Tipos con moreno de velero y paladares acostumbrados a trasegar bebidas espirituosas de más de mil euros la botella te piden, con el mismo gesto displicente con que llaman al camarero para que les sirva otra, que arrimes el hombro. El instinto primario y el cabreo acumulado como el gas grisú en tu maltrecha y requeteausterizada persona te llevan de saque a acordarte de su puñetera calavera y a ciscarte con toda la razón del mundo en sus ancestros. Te entran unas irrefrenables ganas de echarte al monte o, si supieras cuál es la tuya, a las barricadas, a pagarlo a pedradas contra los escaparates de otros que sabes en tu fuero interno que son tan pringados como tú.

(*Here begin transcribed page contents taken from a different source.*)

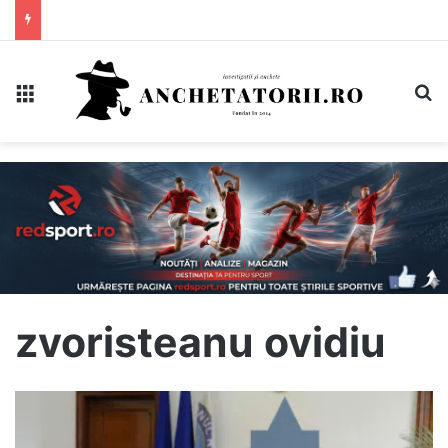
Meniu
C
zvoristeanu ovidiu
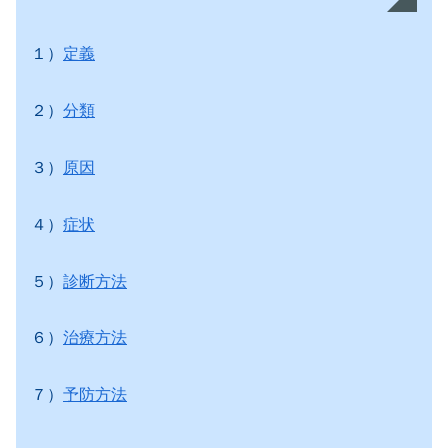
１）
定義
２）
分類
３）
原因
４）
症状
５）
診断方法
６）
治療方法
７）
予防方法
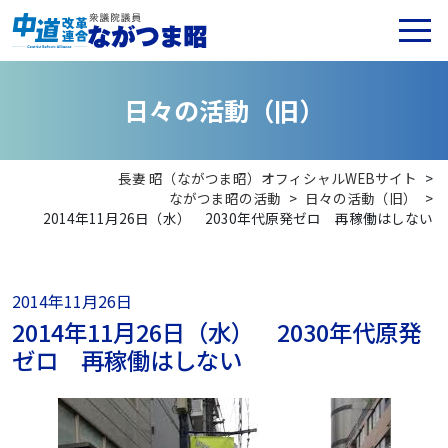
日
々
の
活
動
（
旧
）
長妻 昭（ながつま昭）オフィシャルWEBサイト
>
ながつま昭の活動
>
日々の活動（旧）
>
2014年11月26日（水） 2030年代原発ゼロ 再稼働はしない
2014年11月26日
2014年11月26日（水） 2030年代原発
ゼロ 再稼働はしない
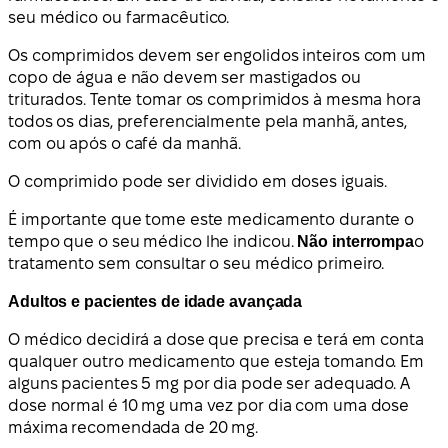
seu médico ou farmacêutico.
Os comprimidos devem ser engolidos inteiros com um
copo de água e não devem ser mastigados ou
triturados. Tente tomar os comprimidos à mesma hora
todos os dias, preferencialmente pela manhã, antes,
com ou após o café da manhã.
O comprimido pode ser dividido em doses iguais.
É importante que tome este medicamento durante o
tempo que o seu médico lhe indicou.
Não interrompa
o
tratamento sem consultar o seu médico primeiro.
Adultos e pacientes de idade avançada
O médico decidirá a dose que precisa e terá em conta
qualquer outro medicamento que esteja tomando. Em
alguns pacientes 5 mg por dia pode ser adequado. A
dose normal é 10 mg uma vez por dia com uma dose
máxima recomendada de 20 mg.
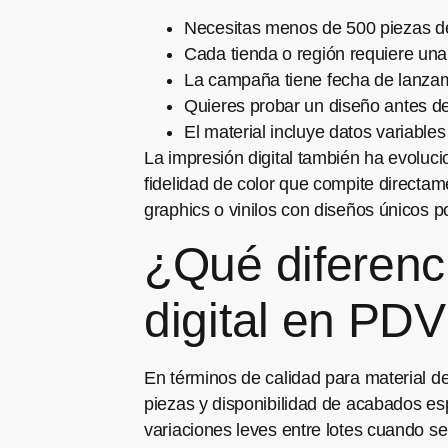
Necesitas menos de 500 piezas d
Cada tienda o región requiere una 
La campaña tiene fecha de lanza
Quieres probar un diseño antes d
El material incluye datos variabl
La impresión digital también ha evoluci
fidelidad de color que compite directa
graphics o vinilos con diseños únicos por
¿Qué diferenci
digital en PD
En términos de calidad para material de
piezas y disponibilidad de acabados esp
variaciones leves entre lotes cuando s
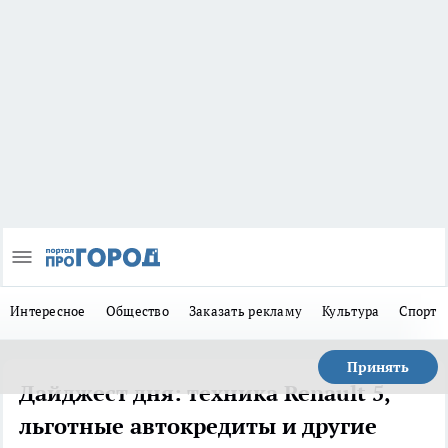
Интересное
Общество
Заказать рекламу
Культура
Спорт
Принять
Дайджест дня: техника Renault 5,
льготные автокредиты и другие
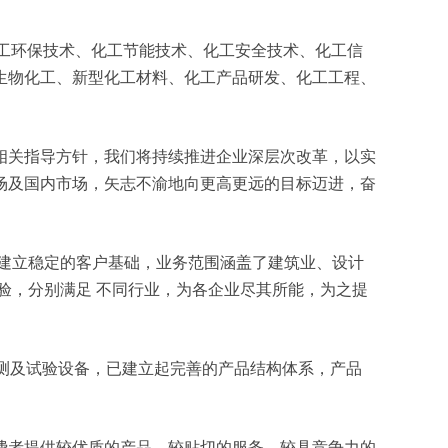
、化工环保技术、化工节能技术、化工安全技术、化工信
生物化工、新型化工材料、化工产品研发、化工工程、
相关指导方针，我们将持续推进企业深层次改革，以实
场及国内市场，矢志不渝地向更高更远的目标迈进，奋
建立稳定的客户基础，业务范围涵盖了建筑业、设计
验，分别满足 不同行业，为各企业尽其所能，为之提
检测及试验设备，已建立起完善的产品结构体系，产品
费者提供较优质的产品、较贴切的服务、较具竞争力的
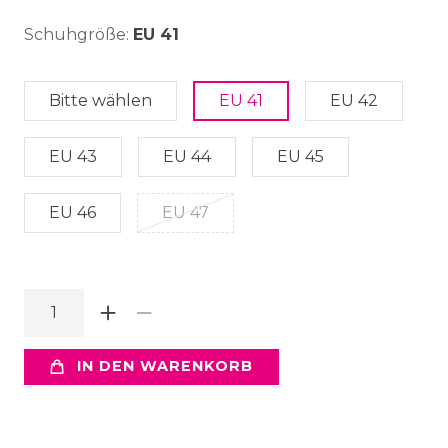
Schuhgröße:
EU 41
Bitte wählen
EU 41
EU 42
EU 43
EU 44
EU 45
EU 46
EU 47
IN DEN WARENKORB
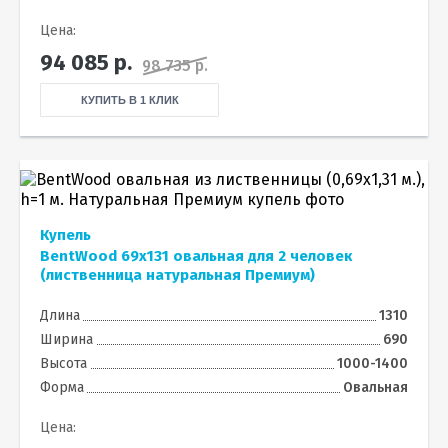
Цена:
94 085
р.
98 735 р.
КУПИТЬ В 1 КЛИК
Купель
BentWood 69х131 овальная для 2 человек
(лиственница натуральная Премиум)
Длина
1310
Ширина
690
Высота
1000-1400
Форма
Овальная
Цена:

Y da igual que te desfogues contra el indefenso mobiliario urbano: cuando repongan las farolas, los contenedores, los bancos o las papeleras, serás tú quien corra con los gastos. Como mucho, si eres keynesiano de manual, te quedará el consuelo de pensar que has contribuido al aumento de la demanda agregada. Una mierda, vamos.
Lo siguiente, siempre que estés en edad y en disposición mental de vértelas con las nuevas tecnologías, es Twitter, que te permite disparar al aire balas de santa indignación de no más de 140 caracteres de calibre. Algo es algo. Yo, que soy asiduo a esa terapia de grupo multitudinaria, sé que hay cientos y cientos de seres que van tirando gracias a la (falsa) sensación de que sus lamentos y sus convocatorias a tomar el palacio de invierno llegan a alguna retina. No falta quien, después de tres retuits, se siente la reencarnación virtual de Zapata, Agustina de Aragón o el cura Santa Cruz. Pero la mayoría se ve las zapatillas de estar en casa y el hechizo se desvanece.
Al final de la escapada está el espejo, a donde acudes a comprobar si tienes la cara de gilipollas que te ven los señoritos que te conminan a arrimar el hombro. Lo jodido es que aunque no la tengas, te la ves. De gilipollas integral.